Forum Moderators: Robert Charlton & goodroi
During the same time period Inktomi has "hit" 67 times and MSN 357 times
Has anybody else ever seen anything like this? Or can anyone offer any explanation of why google woul hit my site so many times like that?
David
I started a thread at [webmasterworld.com...]
Are you running phpbb by any chance? It seems like the googlebot is stuck in my phpbb discussion area on two different sites with two diffent hosts. The bandwidth is starting to really clobber me.
I reluctantly emailed google. I'm hoping they will fix the problem but the danger is that they might just turn the googlebot off for the sites then goodbye to being in the index. However, at the current consumption I have to do something.
Chris
Amd just since yesterday the number of hits from googles bit is up to 37,364 and 1.2 Gigs of banwidth and that is just for this month so far! If the trend continues I will have expended over 2 Gigs BW - just for this - by the time the month is over.
I would request that if you do hear back from Google on your email that you would let me know what they say about it.
Like you I fear that the google bot is an "all or nothing" affair. It would seem that if they are legitimately crawling a site that much then they must really like it. But they have had way more time than needed to index every single page I have. Typically I add several pages at least once a week but I doubt that accounts for this. I was doing the same in previous months.
The MSN bot has hit me 357 times at 9.8 megs BW about the same percentage as the google hits so they seem to be normal crawls.
I wonder how many others are seeing this. If anyone reads this and has had similar experience a post would be appreciated.
The google bot has 'hit' 50,249 times using 1.47 G Band so far for this month
Compare to July 64 hits 730 k Bw!
Of course everyone wants to see googlebot in their webstats. But this is getting crazy.
In another thread many seem to think this is happening because of phpbb. BUT that isnt it. It is just a coincidence that they are using phpbb. Maybe the bb does add to google's spidering efforts but this doesnt account for what we are seeing.

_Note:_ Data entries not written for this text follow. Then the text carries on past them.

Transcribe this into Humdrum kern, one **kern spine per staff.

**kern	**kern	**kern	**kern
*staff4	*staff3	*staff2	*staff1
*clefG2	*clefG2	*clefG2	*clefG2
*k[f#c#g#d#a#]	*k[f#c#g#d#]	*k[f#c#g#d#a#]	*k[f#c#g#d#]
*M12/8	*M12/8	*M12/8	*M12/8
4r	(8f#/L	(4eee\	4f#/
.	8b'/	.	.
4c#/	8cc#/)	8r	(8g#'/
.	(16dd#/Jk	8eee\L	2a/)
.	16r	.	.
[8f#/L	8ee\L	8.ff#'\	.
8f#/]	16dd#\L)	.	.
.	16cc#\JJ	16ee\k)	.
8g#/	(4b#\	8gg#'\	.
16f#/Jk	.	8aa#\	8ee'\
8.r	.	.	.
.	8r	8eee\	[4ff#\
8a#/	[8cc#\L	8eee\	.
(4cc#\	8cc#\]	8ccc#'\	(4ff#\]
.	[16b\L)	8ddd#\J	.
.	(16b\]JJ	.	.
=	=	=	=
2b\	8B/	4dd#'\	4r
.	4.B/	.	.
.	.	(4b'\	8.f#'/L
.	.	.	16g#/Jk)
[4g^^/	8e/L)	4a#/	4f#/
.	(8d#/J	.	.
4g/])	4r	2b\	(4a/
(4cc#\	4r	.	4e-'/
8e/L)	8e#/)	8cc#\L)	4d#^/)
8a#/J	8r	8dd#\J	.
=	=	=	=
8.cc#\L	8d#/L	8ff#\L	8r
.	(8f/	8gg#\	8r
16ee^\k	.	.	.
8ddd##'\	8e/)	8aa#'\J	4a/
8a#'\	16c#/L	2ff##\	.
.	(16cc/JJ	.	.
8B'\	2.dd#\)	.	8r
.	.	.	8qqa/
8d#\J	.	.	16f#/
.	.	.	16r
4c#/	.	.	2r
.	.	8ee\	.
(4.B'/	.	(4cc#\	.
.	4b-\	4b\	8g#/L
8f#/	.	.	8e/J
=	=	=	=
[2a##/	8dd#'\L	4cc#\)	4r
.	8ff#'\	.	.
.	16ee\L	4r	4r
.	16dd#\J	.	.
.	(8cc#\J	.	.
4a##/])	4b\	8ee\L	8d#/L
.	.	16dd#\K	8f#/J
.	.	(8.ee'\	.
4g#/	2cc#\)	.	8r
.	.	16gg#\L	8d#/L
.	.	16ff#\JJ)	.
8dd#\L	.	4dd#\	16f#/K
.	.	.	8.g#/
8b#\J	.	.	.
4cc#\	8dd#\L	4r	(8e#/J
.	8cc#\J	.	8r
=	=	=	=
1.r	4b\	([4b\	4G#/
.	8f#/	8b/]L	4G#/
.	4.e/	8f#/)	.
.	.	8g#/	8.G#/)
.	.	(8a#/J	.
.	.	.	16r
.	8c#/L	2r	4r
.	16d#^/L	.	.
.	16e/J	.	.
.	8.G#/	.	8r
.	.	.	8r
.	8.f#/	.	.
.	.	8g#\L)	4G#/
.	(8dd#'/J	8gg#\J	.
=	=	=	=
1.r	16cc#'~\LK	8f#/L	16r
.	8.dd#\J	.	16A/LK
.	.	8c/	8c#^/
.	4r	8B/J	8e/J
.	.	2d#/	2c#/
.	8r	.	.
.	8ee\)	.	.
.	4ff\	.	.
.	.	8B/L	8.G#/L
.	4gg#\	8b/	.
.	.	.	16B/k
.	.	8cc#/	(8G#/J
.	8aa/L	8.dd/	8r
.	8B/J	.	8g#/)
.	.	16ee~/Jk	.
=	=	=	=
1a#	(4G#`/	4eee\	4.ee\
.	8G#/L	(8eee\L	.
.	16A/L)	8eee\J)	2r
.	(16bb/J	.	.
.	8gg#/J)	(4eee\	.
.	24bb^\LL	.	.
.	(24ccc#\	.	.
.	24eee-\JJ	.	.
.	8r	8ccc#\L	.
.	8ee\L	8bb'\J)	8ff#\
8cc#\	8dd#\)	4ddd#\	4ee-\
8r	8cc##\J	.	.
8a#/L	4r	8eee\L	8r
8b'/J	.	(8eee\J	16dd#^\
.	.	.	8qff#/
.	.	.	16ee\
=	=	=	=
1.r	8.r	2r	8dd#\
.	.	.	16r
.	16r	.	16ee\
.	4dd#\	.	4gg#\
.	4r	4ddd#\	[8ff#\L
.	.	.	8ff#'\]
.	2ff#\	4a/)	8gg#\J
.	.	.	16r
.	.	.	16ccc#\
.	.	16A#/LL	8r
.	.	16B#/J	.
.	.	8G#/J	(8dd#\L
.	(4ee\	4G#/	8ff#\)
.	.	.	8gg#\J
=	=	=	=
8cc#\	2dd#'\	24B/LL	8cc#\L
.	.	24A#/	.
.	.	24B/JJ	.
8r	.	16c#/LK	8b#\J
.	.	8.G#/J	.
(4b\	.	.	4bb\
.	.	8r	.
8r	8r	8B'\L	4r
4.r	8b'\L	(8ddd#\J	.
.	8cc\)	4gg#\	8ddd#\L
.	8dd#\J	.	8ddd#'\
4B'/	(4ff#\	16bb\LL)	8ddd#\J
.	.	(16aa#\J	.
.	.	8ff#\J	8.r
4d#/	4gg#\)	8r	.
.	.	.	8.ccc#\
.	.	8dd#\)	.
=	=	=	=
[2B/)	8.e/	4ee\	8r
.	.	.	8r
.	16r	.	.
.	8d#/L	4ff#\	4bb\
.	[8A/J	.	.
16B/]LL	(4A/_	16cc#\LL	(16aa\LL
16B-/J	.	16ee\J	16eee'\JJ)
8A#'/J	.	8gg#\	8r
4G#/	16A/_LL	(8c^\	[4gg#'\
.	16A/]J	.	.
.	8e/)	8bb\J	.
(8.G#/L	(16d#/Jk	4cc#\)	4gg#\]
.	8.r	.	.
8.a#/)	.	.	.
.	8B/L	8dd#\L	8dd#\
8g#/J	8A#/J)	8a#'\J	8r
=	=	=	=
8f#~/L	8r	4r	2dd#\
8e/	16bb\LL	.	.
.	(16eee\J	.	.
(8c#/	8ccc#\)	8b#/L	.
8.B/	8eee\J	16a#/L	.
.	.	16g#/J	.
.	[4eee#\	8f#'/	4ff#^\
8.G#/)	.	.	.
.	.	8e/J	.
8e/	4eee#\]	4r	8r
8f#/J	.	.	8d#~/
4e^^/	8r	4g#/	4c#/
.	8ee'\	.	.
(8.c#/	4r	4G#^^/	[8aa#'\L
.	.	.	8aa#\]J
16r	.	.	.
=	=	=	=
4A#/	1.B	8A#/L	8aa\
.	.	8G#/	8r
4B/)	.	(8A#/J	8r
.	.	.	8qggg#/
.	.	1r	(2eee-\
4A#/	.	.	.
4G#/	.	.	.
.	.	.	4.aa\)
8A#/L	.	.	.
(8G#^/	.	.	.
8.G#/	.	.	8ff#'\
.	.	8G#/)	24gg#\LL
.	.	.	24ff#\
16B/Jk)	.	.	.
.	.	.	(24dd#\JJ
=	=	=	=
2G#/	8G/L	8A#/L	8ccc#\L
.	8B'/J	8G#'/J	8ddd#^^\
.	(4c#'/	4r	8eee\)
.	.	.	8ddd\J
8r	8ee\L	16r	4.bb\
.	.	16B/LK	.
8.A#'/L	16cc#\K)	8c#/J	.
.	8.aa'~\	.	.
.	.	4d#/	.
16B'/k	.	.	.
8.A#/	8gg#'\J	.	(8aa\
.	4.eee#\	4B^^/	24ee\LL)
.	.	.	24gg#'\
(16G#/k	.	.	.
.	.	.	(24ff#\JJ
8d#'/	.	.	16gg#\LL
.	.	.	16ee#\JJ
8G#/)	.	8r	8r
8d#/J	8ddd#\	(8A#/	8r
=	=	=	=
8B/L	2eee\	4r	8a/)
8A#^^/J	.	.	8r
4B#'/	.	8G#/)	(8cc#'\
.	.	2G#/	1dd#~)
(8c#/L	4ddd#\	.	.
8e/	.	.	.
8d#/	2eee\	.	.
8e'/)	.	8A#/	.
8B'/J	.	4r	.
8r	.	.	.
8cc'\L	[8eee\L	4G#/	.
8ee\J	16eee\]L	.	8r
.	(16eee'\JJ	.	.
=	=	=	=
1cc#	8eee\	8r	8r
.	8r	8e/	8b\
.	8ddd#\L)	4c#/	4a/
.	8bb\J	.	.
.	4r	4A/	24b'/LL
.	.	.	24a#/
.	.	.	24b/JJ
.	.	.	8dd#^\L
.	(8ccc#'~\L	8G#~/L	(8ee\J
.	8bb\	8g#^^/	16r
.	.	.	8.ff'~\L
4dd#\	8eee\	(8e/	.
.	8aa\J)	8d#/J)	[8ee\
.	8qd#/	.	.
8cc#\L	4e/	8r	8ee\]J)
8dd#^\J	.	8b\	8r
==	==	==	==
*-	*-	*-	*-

My site is only a few months old and the total pages are probably around or less than a hundred. I am not using scripts (except an occasional java) nor am I running any type of bulletin board or forum. But one month I see 0.7M and then the next looks like it will be about 70-75 G
Google's goin exponential on me over here! Ha Ha
EDIT--> on another, newer (about 2 mos old), website I am seeing 18 hits by the googlebot
I had checked the ips with arin whois and they were all google. I saw something in the news that G and Y are in a "my index is bigger than yours" race. It might be possible that G is being a little more aggressive with the bots trying to increase index size. (Which might work out well for me in the longer run since a whole bunch of images from one of my sites just got indexed. Went from 13 to 200+ images indexed for that site.)
cg
I long, long ago (well maybe > 5 years!) put in place a couple of mechanisms to automatically to cap bandwidth consumed by *any* single user, whoever/whatever they are, especially if their behaviour does not look like a normal human, nor even a student up all night on caffiene avoding doing their assignment! B^>
It protects a little against mindless idiots trying to "save time" by downloading all my 10GB of free content rather than clicking on a couple of links (or just trying to steal it), as well as the GoogleBot or Y!Bot, or whatever, running amok from time-to-time.
Indeed, I first put this in place because G accidentally crushed my site (at least) once, and even though they stopped when I emailed I simply didn't want to have to worry about it again.
And I seem to stay fairly up-to-date in at least G's SERPs even though I *know* that I am holding back their bots from time-to-time because I see my software whinging about their IPs.
You can do this at several levels, from "traffic shaping" in the router in front of your Web site, to dynamic filters in your Web server.
Rgds
Damon
You might search for info on WebmasterWorld for "Google and Session IDs and Infinite Loops" which are used to capture cookies as search engines can sometimes get lost in sites designed in those scripts produced by Php and Asp. That might be the reason for the large bandwidth.
There are several discussions on this on WebmasterWorld. Here is one:
[webmasterworld.com...]
In fact my site is small and relatively simple.
The last I checked I had over 50,000 hits fron the googlebot this month. Why would they crawl that many times for a site that has around or less than 100 pages? Very strange.
I had always thought they were supposed to be fairly demure in how frequently they access a site. It doesn't seem stuck in any loops, though, they're just being VERY thorough at crawling my forums and other script-based areas of the site.
I don't mind, I just hope I see some sort of benefit - such as even more pages in their index.